10.6.1. Breathtaking Leap

In Principia he made a breathtaking leap. He assumed that a gravitational attraction exists between any two objects with mass! Not just moons and planets. Right now you are being attracted by the Earth, but also by the sun, and the Moon, and Jupiter, but also…by the banana on your desk that you’re saving for lunch . All objects in the Universe attract one another according to his original planetary universal rule. For example:

In the top, two objects, 1 and 2, with masses $M_1$ and $m_2$ , are a distance $R_{12}$ from one another. In the bottom, they each exert a gravitational force on the other of equal magnitude, but opposite direction (according to Newton's First law)
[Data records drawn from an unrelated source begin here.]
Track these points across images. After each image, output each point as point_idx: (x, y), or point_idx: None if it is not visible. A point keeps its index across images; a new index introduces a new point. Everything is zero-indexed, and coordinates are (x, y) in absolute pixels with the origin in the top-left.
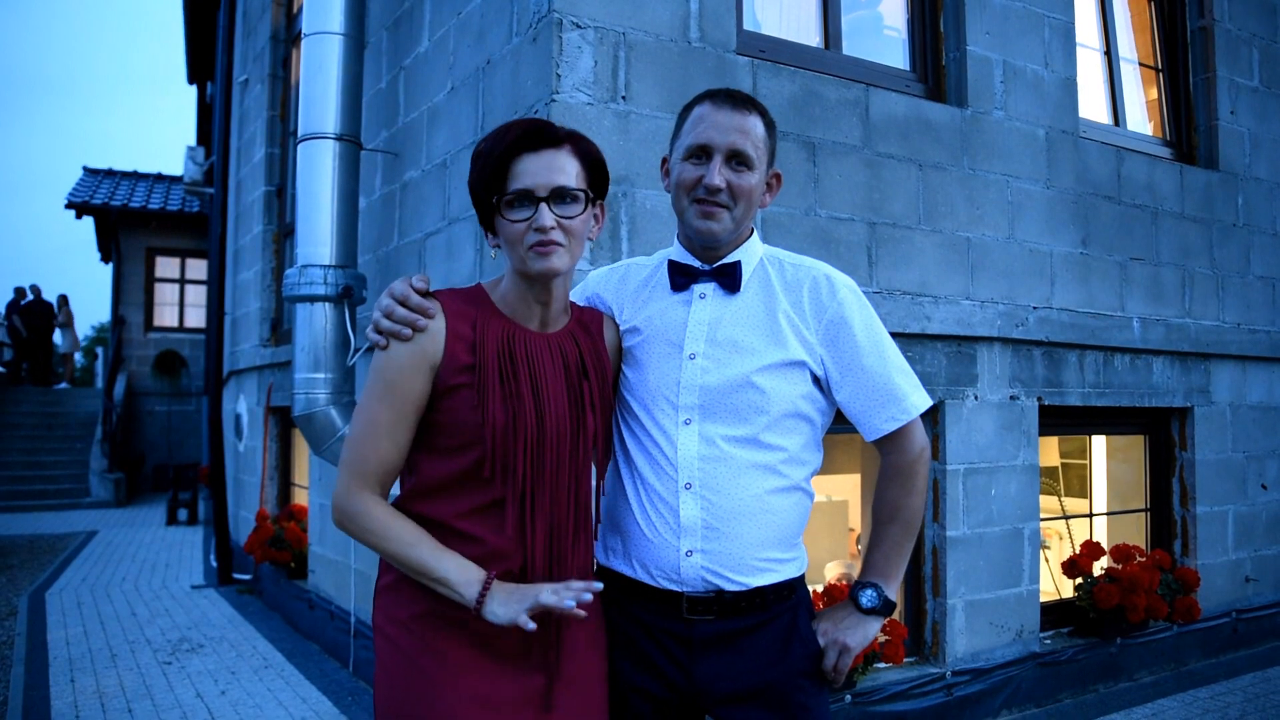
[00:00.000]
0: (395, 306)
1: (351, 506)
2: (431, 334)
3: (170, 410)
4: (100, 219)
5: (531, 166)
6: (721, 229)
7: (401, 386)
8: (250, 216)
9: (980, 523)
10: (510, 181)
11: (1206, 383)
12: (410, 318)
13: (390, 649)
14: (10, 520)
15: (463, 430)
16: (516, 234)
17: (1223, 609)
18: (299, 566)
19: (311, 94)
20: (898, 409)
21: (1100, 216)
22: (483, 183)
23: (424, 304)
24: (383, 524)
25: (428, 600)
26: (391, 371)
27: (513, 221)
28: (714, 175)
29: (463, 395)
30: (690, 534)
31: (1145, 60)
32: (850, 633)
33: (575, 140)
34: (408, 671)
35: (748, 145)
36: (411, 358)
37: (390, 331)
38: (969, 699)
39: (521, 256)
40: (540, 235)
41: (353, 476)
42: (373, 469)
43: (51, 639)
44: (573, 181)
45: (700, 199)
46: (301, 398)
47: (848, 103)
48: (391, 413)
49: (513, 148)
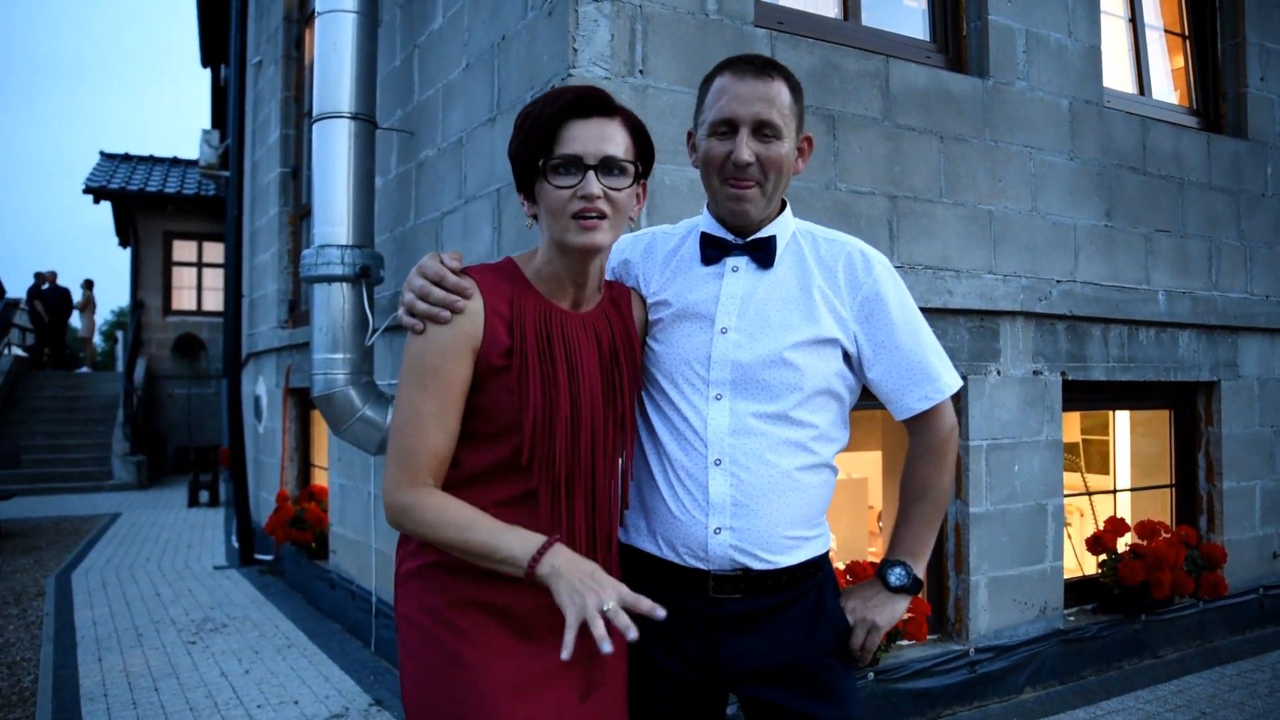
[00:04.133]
0: (431, 288)
1: (402, 501)
2: (470, 315)
3: (190, 393)
4: (118, 203)
5: (581, 133)
6: (754, 209)
7: (445, 372)
8: (266, 199)
9: (1003, 499)
10: (558, 146)
11: (1234, 356)
12: (448, 299)
13: (421, 638)
14: (36, 503)
15: (501, 415)
16: (560, 201)
17: (1250, 585)
18: (320, 547)
19: (326, 73)
20: (931, 388)
21: (1125, 188)
22: (527, 146)
23: (461, 284)
24: (436, 512)
25: (463, 586)
26: (433, 357)
27: (558, 187)
28: (742, 150)
29: (503, 377)
30: (719, 511)
31: (1171, 27)
32: (879, 611)
33: (627, 114)
34: (442, 661)
35: (774, 114)
36: (453, 341)
37: (426, 314)
38: (992, 676)
39: (563, 227)
40: (585, 204)
41: (401, 470)
42: (423, 461)
43: (78, 619)
44: (622, 152)
45: (730, 177)
46: (320, 378)
47: (867, 74)
48: (437, 401)
49: (564, 111)
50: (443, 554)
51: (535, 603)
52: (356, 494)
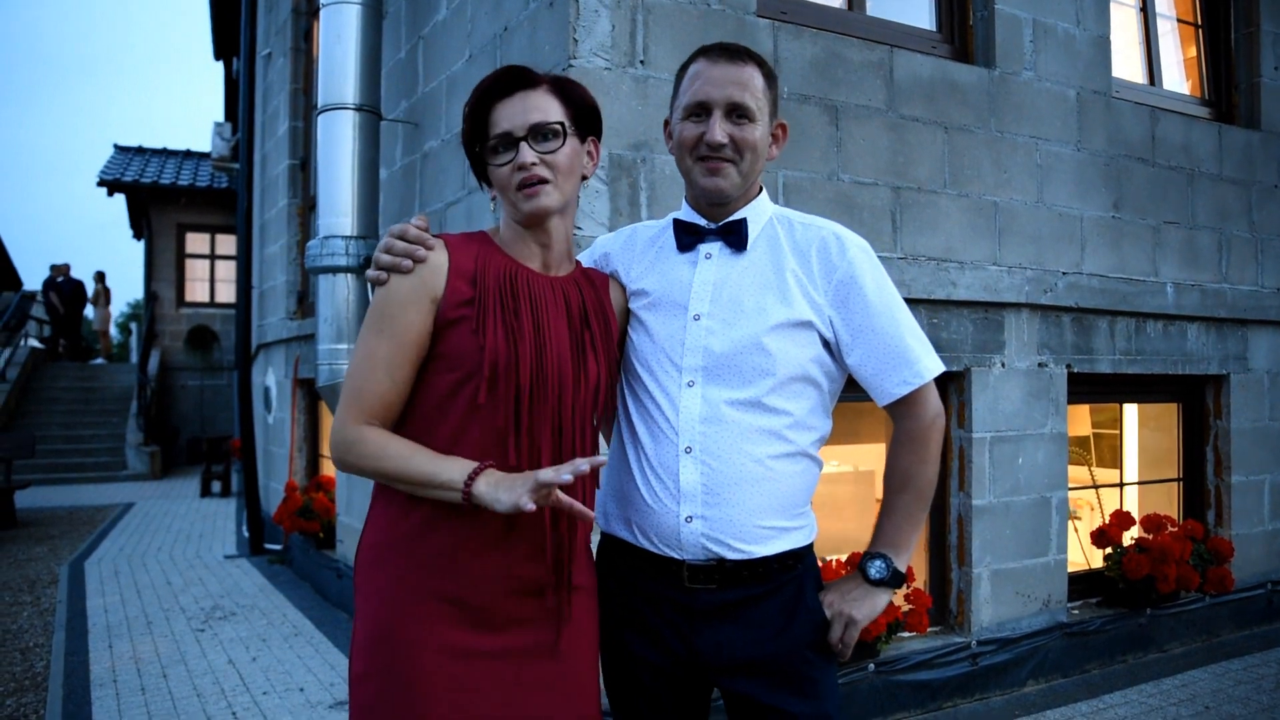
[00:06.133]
0: (394, 241)
1: (346, 437)
2: (433, 267)
3: (203, 384)
4: (132, 196)
5: (507, 110)
6: (729, 185)
7: (400, 320)
8: (275, 190)
9: (1007, 491)
10: (491, 129)
11: (1244, 349)
12: (409, 249)
13: (371, 613)
14: (51, 492)
15: (464, 360)
16: (504, 178)
17: (1257, 580)
18: (327, 536)
19: (330, 64)
20: (910, 372)
21: (1133, 179)
22: (468, 137)
23: (422, 235)
24: (378, 445)
25: (419, 575)
26: (391, 305)
27: (498, 166)
28: (715, 131)
29: (464, 325)
30: (690, 499)
31: (1184, 16)
32: (857, 605)
33: (555, 81)
34: (382, 632)
35: (747, 97)
36: (412, 290)
37: (390, 265)
38: (994, 669)
39: (512, 200)
40: (524, 174)
41: (348, 409)
42: (369, 403)
43: (90, 606)
44: (552, 117)
45: (704, 156)
46: (325, 368)
47: (871, 65)
48: (389, 346)
49: (486, 96)
50: (402, 539)
51: (492, 593)
52: (363, 484)
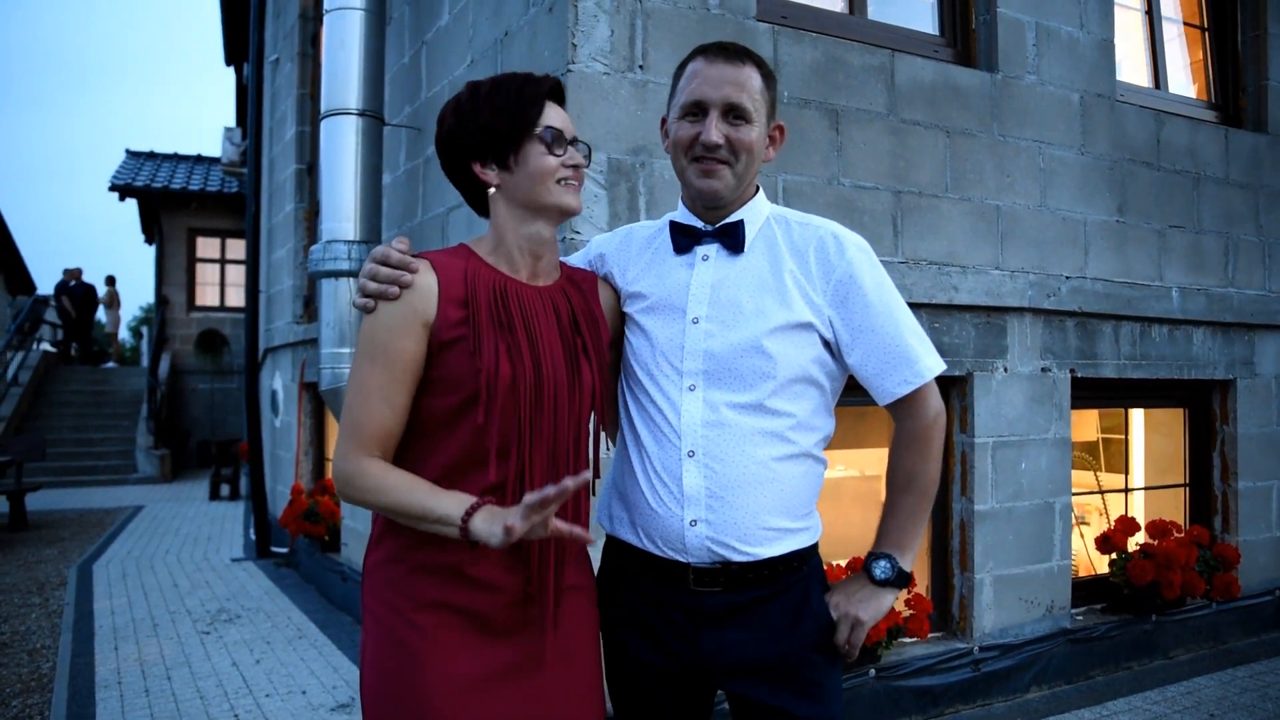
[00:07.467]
0: (378, 268)
1: (346, 470)
2: (421, 291)
3: (213, 388)
4: (143, 201)
5: (559, 114)
6: (724, 186)
7: (393, 347)
8: (283, 195)
9: (1009, 497)
10: (543, 120)
11: (1250, 354)
12: (394, 275)
13: (381, 632)
14: (61, 495)
15: (461, 383)
16: (550, 167)
17: (1264, 586)
18: (332, 540)
19: (334, 70)
20: (910, 371)
21: (1138, 183)
22: (513, 117)
23: (406, 260)
24: (378, 479)
25: (426, 586)
26: (382, 333)
27: (552, 154)
28: (710, 132)
29: (460, 347)
30: (694, 503)
31: (1190, 19)
32: (863, 606)
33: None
34: (400, 657)
35: (744, 98)
36: (402, 317)
37: (376, 293)
38: (997, 675)
39: (548, 189)
40: (573, 172)
41: (348, 442)
42: (368, 433)
43: (98, 608)
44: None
45: (699, 157)
46: (328, 372)
47: (872, 69)
48: (384, 375)
49: (546, 94)
50: (408, 551)
51: (499, 602)
52: None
The force \(F_{1,2}\) that some object #1 with a mass \(M_1\) attracts some other object #2, with a mass \(m_2\)…and visa versa. This attraction is along a line connecting their centers which are \(R_{1,2}\) apart. The relation that describes this is just an abstraction of his original Moon rule:

\[ F_{1,2} = G\cfrac{M_1m_2}{R_{12}^2},(\#eq:universal) \]

the Universal law of Gravitation. The constant of proportionality, \(G\) is called Newton’s Constant or the Gravitational Constant and is very tiny and not known well. The uncertainty on that number is 0.021 out of 6.67, or about 0.3%. For a fundamental constant of nature, that’s not very precise.